_Activity_:
Leaving the images out, output each entry below exactly.

*** Opening of Extracted entries ***

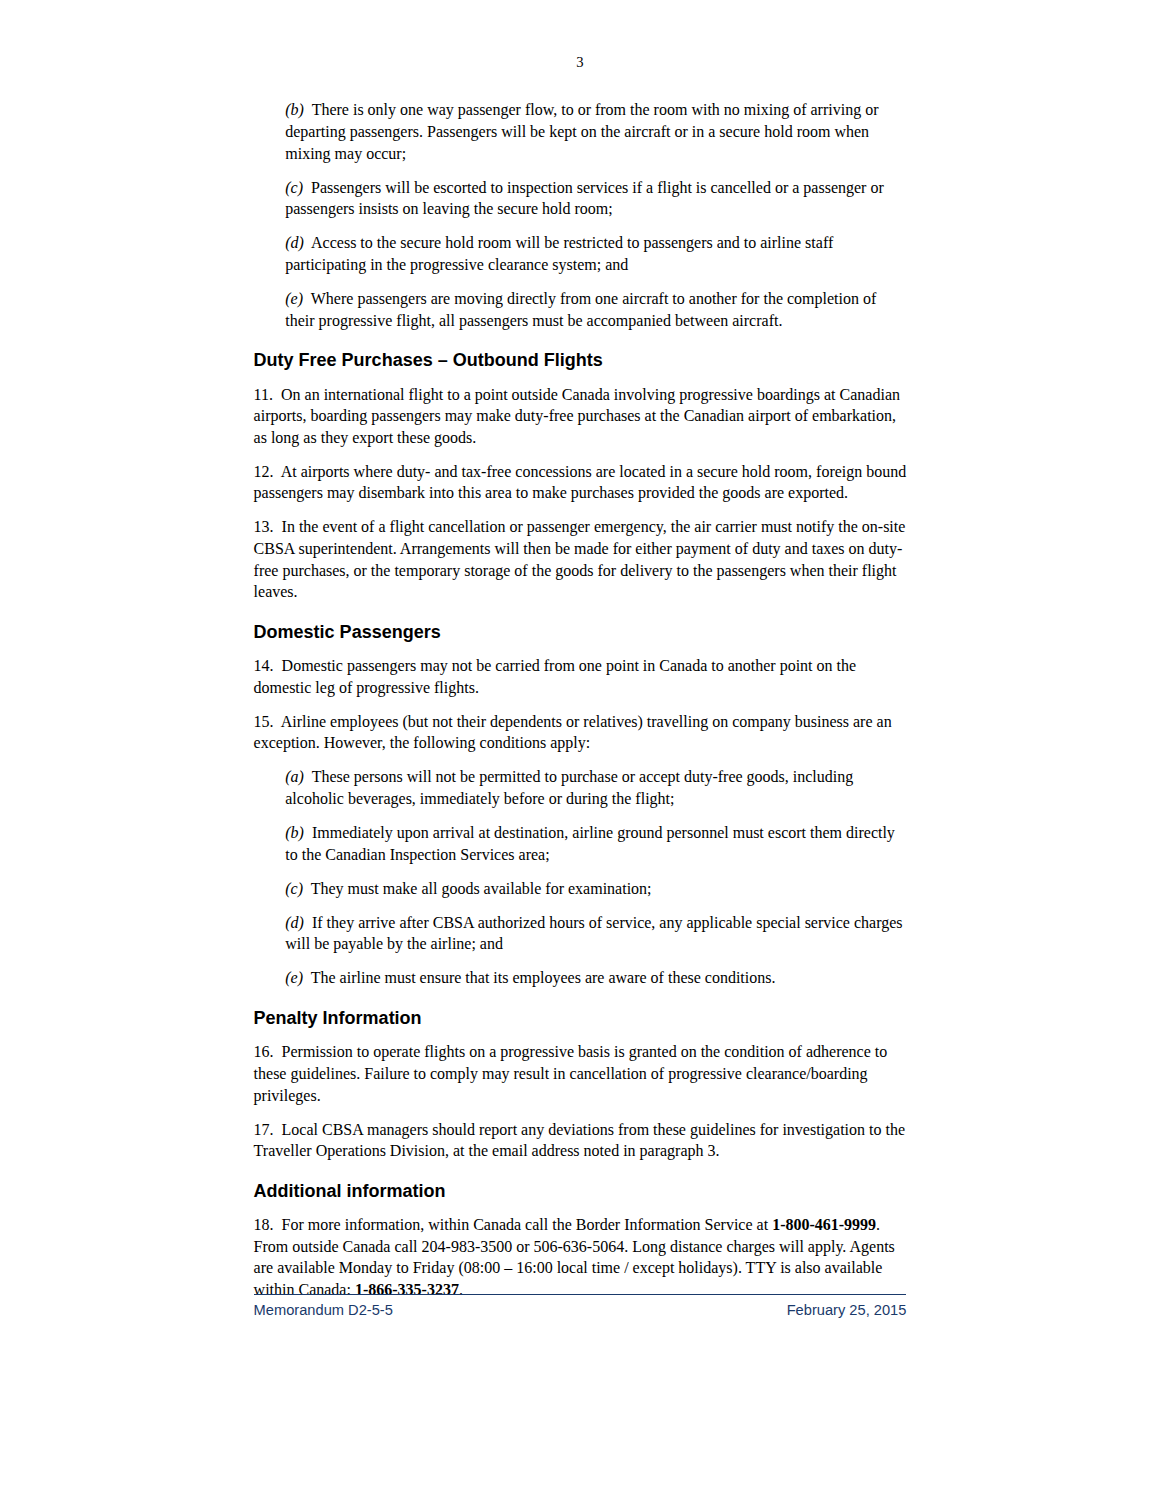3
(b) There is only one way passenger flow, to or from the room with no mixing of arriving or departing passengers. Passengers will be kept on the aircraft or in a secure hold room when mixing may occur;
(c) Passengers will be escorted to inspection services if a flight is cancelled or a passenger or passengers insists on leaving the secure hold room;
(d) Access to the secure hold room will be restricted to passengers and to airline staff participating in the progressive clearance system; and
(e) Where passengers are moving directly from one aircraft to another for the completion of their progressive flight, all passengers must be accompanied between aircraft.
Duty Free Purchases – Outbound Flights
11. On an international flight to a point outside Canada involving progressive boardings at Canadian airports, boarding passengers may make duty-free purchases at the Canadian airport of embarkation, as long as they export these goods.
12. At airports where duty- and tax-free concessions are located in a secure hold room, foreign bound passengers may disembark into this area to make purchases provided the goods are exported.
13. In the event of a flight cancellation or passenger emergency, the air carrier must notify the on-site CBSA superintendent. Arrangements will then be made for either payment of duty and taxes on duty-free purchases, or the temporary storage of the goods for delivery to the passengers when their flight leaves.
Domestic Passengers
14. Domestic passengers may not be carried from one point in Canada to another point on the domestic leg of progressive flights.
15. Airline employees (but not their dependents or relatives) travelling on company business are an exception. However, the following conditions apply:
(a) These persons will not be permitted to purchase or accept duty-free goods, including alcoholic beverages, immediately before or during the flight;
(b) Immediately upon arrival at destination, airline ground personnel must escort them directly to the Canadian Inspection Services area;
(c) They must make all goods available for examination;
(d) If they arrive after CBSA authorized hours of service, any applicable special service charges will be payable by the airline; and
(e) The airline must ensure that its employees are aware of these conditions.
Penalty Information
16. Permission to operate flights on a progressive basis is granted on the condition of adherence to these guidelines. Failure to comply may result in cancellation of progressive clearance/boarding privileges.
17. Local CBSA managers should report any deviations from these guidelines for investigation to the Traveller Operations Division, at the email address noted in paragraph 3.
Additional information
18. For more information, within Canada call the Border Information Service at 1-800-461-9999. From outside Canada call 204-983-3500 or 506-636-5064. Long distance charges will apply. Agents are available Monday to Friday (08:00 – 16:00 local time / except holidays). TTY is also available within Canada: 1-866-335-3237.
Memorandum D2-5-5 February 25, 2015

*** Close of Extracted entries ***

_Response area_:
3
(b) There is only one way passenger flow, to or from the room with no mixing of arriving or departing passengers. Passengers will be kept on the aircraft or in a secure hold room when mixing may occur;
(c) Passengers will be escorted to inspection services if a flight is cancelled or a passenger or passengers insists on leaving the secure hold room;
(d) Access to the secure hold room will be restricted to passengers and to airline staff participating in the progressive clearance system; and
(e) Where passengers are moving directly from one aircraft to another for the completion of their progressive flight, all passengers must be accompanied between aircraft.
Duty Free Purchases – Outbound Flights
11. On an international flight to a point outside Canada involving progressive boardings at Canadian airports, boarding passengers may make duty-free purchases at the Canadian airport of embarkation, as long as they export these goods.
12. At airports where duty- and tax-free concessions are located in a secure hold room, foreign bound passengers may disembark into this area to make purchases provided the goods are exported.
13. In the event of a flight cancellation or passenger emergency, the air carrier must notify the on-site CBSA superintendent. Arrangements will then be made for either payment of duty and taxes on duty-free purchases, or the temporary storage of the goods for delivery to the passengers when their flight leaves.
Domestic Passengers
14. Domestic passengers may not be carried from one point in Canada to another point on the domestic leg of progressive flights.
15. Airline employees (but not their dependents or relatives) travelling on company business are an exception. However, the following conditions apply:
(a) These persons will not be permitted to purchase or accept duty-free goods, including alcoholic beverages, immediately before or during the flight;
(b) Immediately upon arrival at destination, airline ground personnel must escort them directly to the Canadian Inspection Services area;
(c) They must make all goods available for examination;
(d) If they arrive after CBSA authorized hours of service, any applicable special service charges will be payable by the airline; and
(e) The airline must ensure that its employees are aware of these conditions.
Penalty Information
16. Permission to operate flights on a progressive basis is granted on the condition of adherence to these guidelines. Failure to comply may result in cancellation of progressive clearance/boarding privileges.
17. Local CBSA managers should report any deviations from these guidelines for investigation to the Traveller Operations Division, at the email address noted in paragraph 3.
Additional information
18. For more information, within Canada call the Border Information Service at 1-800-461-9999. From outside Canada call 204-983-3500 or 506-636-5064. Long distance charges will apply. Agents are available Monday to Friday (08:00 – 16:00 local time / except holidays). TTY is also available within Canada: 1-866-335-3237.
Memorandum D2-5-5 February 25, 2015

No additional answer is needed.